Östavalls IF
- Full name: Östavalls Idrottsförening
- Founded: 1928
- Ground: Skogsvallens IP Östavall Sweden
- Chairman: Erik Lövgren
- League: Division 4 Medelpad
| Home colours | Away colours |

= Östavalls IF =

Swedish football club

Östavalls IF is a Swedish football club located in Östavall.

==Background==
Östavalls IF currently plays in Division 3 Mellersta Norrland which is the fifth tier of Swedish football. They play their home matches at the Skogsvallens IP in Östavall.

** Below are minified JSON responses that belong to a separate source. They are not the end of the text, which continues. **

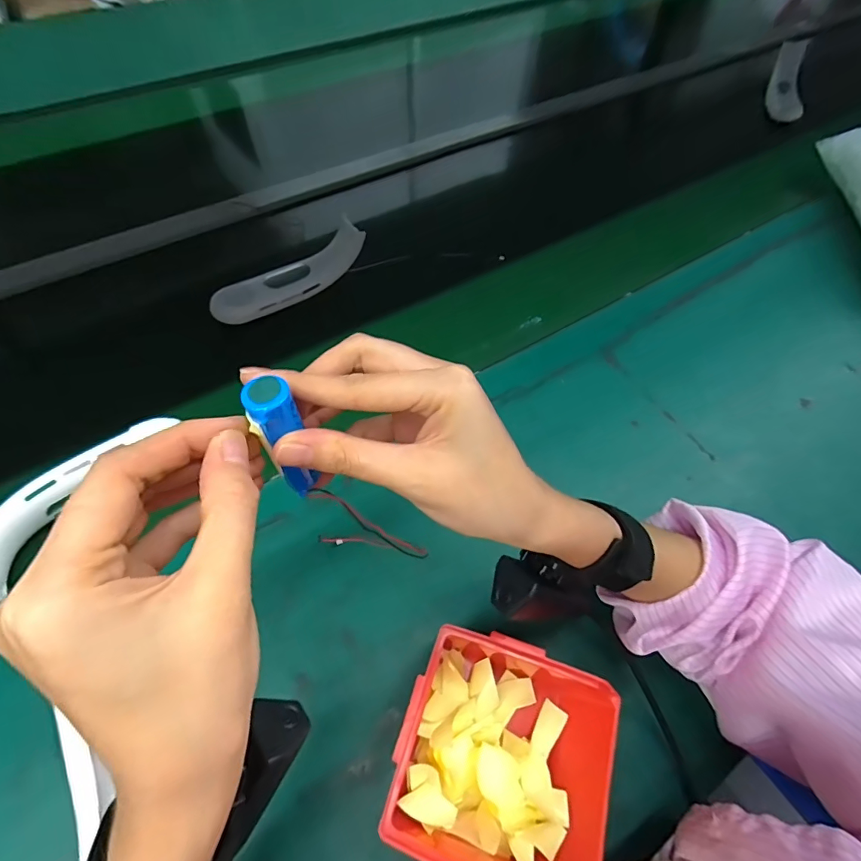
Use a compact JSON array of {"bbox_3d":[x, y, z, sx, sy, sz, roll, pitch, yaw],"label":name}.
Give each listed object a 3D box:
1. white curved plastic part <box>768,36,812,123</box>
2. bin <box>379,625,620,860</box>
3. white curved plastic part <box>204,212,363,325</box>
[{"bbox_3d":[0.630,-0.618,0.802,0.050,0.022,0.148,6,78,35],"label":"white curved plastic part"},{"bbox_3d":[0.050,0.215,0.304,0.135,0.066,0.123,18,61,7],"label":"bin"},{"bbox_3d":[-0.172,-0.190,0.550,0.191,0.050,0.048,-33,67,-19],"label":"white curved plastic part"}]

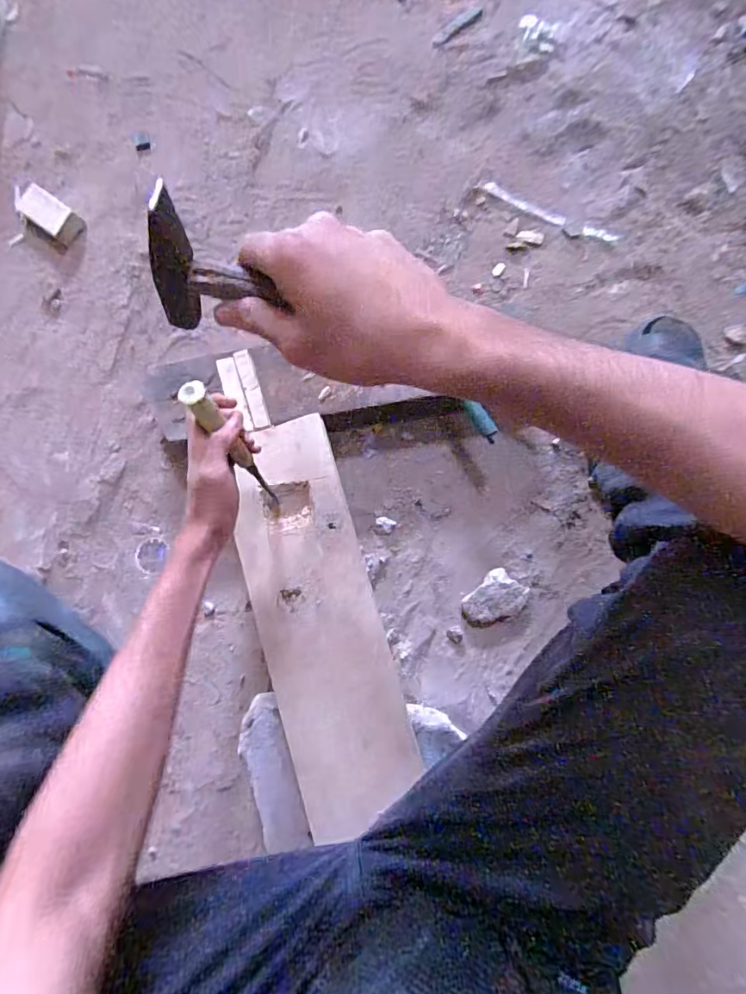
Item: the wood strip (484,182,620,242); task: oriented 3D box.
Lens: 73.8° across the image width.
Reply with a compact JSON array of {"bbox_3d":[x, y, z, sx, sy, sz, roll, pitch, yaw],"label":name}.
[{"bbox_3d":[0.278,-0.445,0.781,0.220,0.007,0.023,28,84,5],"label":"wood strip"}]

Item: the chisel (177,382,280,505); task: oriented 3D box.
[{"bbox_3d":[-0.139,-0.044,0.516,0.022,0.197,0.033,-25,60,-2],"label":"chisel"}]

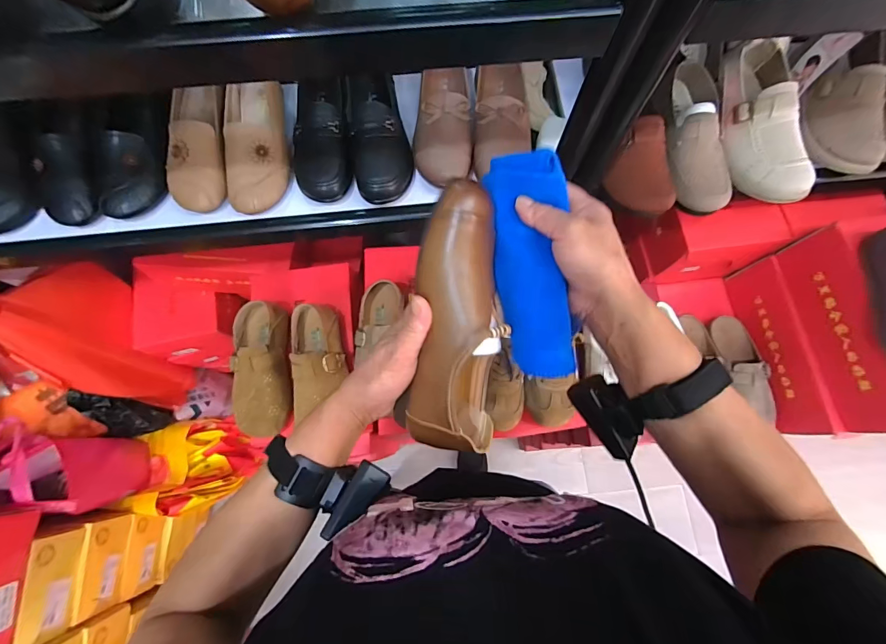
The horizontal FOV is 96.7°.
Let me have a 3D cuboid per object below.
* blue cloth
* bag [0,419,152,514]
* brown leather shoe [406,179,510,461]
[{"bbox_3d":[0.077,-0.048,0.333,0.057,0.038,0.187,-7,91,-2],"label":"blue cloth"},{"bbox_3d":[-0.818,0.304,0.850,0.224,0.314,0.150,8,75,2],"label":"bag"},{"bbox_3d":[0.011,-0.001,0.343,0.074,0.064,0.222,2,104,0],"label":"brown leather shoe"}]

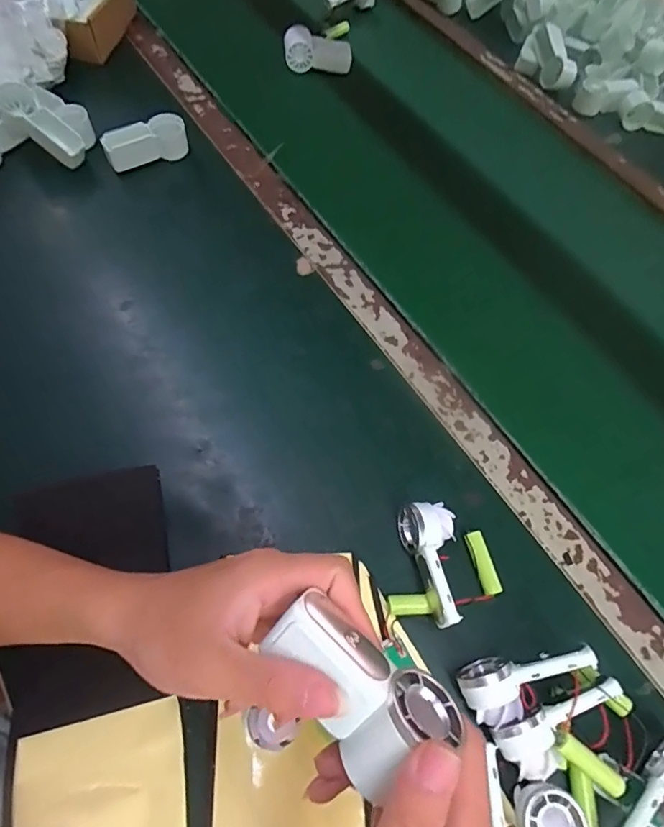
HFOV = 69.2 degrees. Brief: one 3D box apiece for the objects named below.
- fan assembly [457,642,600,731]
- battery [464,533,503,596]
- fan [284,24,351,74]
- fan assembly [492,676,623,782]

The club is affiliated to Medelpads Fotbollförbund.

==Season to season==

| Season | Level | Division | Section | Position | Movements |
|---|---|---|---|---|---|
| 2004 | Tier 5 | Division 4 | Medelpad | 5th |  |
| 2005 | Tier 5 | Division 4 | Medelpad | 6th |  |
| 2006* | Tier 6 | Division 4 | Medelpad | 3rd |  |
| 2007 | Tier 6 | Division 4 | Medelpad | 10th | Relegated |
| 2008 | Tier 7 | Division 5 | Medelpad | 1st | Promoted |
| 2009 | Tier 6 | Division 4 | Medelpad | 7th |  |
| 2010 | Tier 6 | Division 4 | Medelpad | 4th |  |
| 2011 | Tier 6 | Division 4 | Medelpad | 7th |  |

- League restructuring in 2006 resulted in a new division being created at Tier 3 and subsequent divisions dropping a level.